Getting Started

The code for running the fielpathogenomics pipelines is split accross three locations:

  • Github https://github.com/SaundersLab/FieldPathogenomics
  • Production environment (production code: /nbi/software/testing/saunderslab/FP_prod, production data: /nbi/Research-Groups/JIC/Diane-Saunders/FP_project/FP_pipeline/data, production scratch: /nbi/scratch/fieldpathogenomics)
  • Local development environments

The idea being that the version of the code/data in the production environment is stable/tested and corresponds to a named (e.g. v0.2.0) version of code. The local development environments can be used to test new changes in a way that doesn’t corrupt files that other people may be using.

Setting up a local develop environment

I have written a script that automates almost all of this process.
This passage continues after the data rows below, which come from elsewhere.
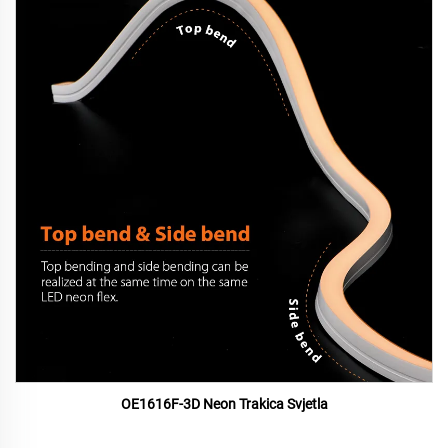
OE1616F-3D Neon Trakica Svjetla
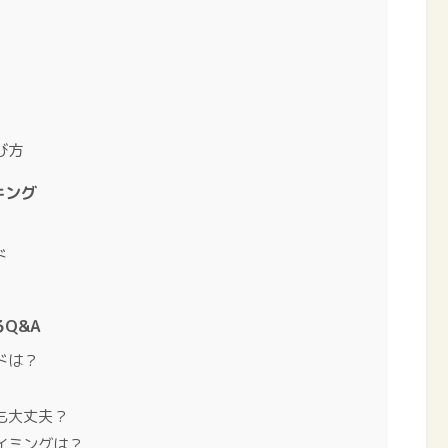
び方
キング
ド
Q&A
ドは？
も大丈夫？
イミングは？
1. Download the init script

ssh software
wget https://raw.githubusercontent.com/SaundersLab/FieldPathogenomics/master/scripts/init_working_copy.sh
You will then need to specify 3 things:
  • dev_dir The location the new develop environment will be installed
  • scratch_dir The location to store scratch files
  • prod_dir The location of the production code, this shouldn’t be changed.
  • base_dir The location to put output data
2. Run the init script

Use full paths please, ie no ~/

./init_working_copy.sh --dev-dir=/usr/users/ga004/buntingd/FP_dev \
                       --base-dir=/usr/users/ga004/buntingd/FP_dev/data \
                       --scratch-dir=/nbi/scratch/buntingd \
                       --prod-dir=/nbi/software/testing/saunderslab/FP_prod

This will take some time

3. Run the test scripts

./scripts/test.sh

This will produce test logs which you can check and make sure everything is working.

Inside your dev_dir you will find a symlink called fieldpathogenomics that takes you to your installed version of the source code repository. You can modify this and run it in place. You can also then commit and push your changes to Github.

4. Verify Github remote is correct
source dev/bin/activate
cd fieldpathogenomics
git status
git remote -v

Starting the Scheduler

It is only necessary to have on instance of the scheduler running at a time, so first check if you can connect to an already running version. If not start a new one

sbatch /nbi/software/testing/saunderslab/FP_prod/scripts/luigid_init.sh

This will start a new scheduler running on j256n6

Connecting to the Scheduler

1. Start an SSH tunnel

ssh -N slurm -L 8082:j256n6:8082

2. Open your browser to http://localhost:8082

Pulling

In the scripts folder there is a script pull.sh, this will destroy your local changes and pull the most recent commit to Github. A less aggressive way of merging upstream changes is through git in the normal way.

Releasing

When you are done working on code in the development environment you can release it to the shared production environment using the release.sh script, this assigns a version number and creates a new, clean version of the data from your changes.

Fieldpathogenomics versions are described by a major, minor and patch number eg 0.2.4. You should increment the patch number for small changes that do not effect existing output files, for example to fix a bug that causes the pipeline to crash. For larger changes you need to increment the minor or major version number. Data is shared between versions of the code with the same patch number. So changing the major/minor number will cause the whole pipeline to re-run from the beginning.